Most of you are probably familiar with the song “Pompeii”, released by Bastille in 2013. A few weeks ago, Rachele De Felice sent me this link, of a rather nice Latin translation of the song.
She expressed some disappointment that the song had not been translated into Oscan, as the more ancient language of Pompeii, but given that (a) an Oscan translation would be pretty impossible to put together and (b) Latin was the language of Pompeii during its destruction, I think we can probably allow it.
In fact, my favourite version of this song is actually one recorded by Bastille themselves.

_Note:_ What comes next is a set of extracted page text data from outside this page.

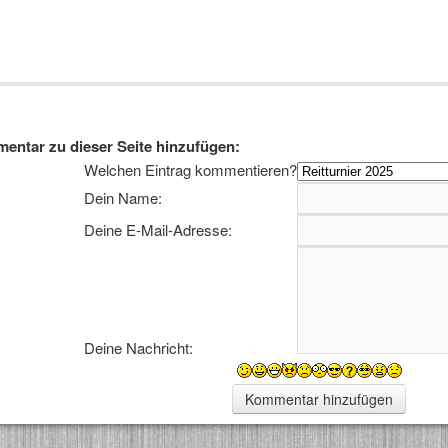
entar zu dieser Seite hinzufügen:
Welchen Eintrag kommentieren?
Dein Name:
Deine E-Mail-Adresse:
Deine Nachricht:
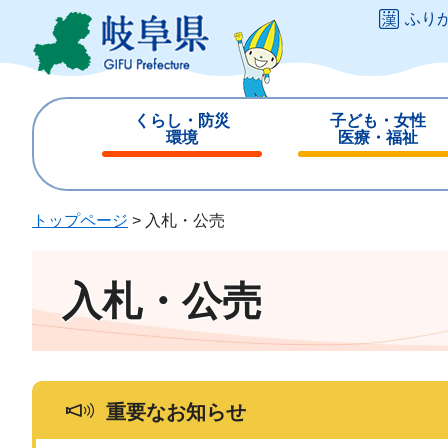
ペ
メ
ふり
ー
ニ
ジ
ュ
の
ー
先
を
くらし・防災
子ども・女性
頭
飛
環境
医療・福祉
で
ば
閉
閉
す
し
じ
じ
。
て
る
る
トップページ
>
入札・公売
本
文
へ
入札・公売
重要なお知らせ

The song was released during the British Museum’s 2013 Life and Death in Pompeii and Herculaneum exhibition, and so the band made this video in the exhibition room. The video partly just makes me jealous that they got a private tour – it was a very popular and very crowded exhibition. But I also love the coincidence that brought the song and the artefacts together.
If you’re interested in the Pompeii and Herculaneum exhibition itself, my colleague Anna Judson wrote a great and very detailed review of it, which really got into the problems with the presentation as well as the things which were done well.
Of course Bastille are not the only band who have written on this theme. You might prefer “Cocoon” by the Decembrists, for example. Or if that’s not your thing, there is always Pacini’s 1825 opera L’ultimo gionro di Pompeii.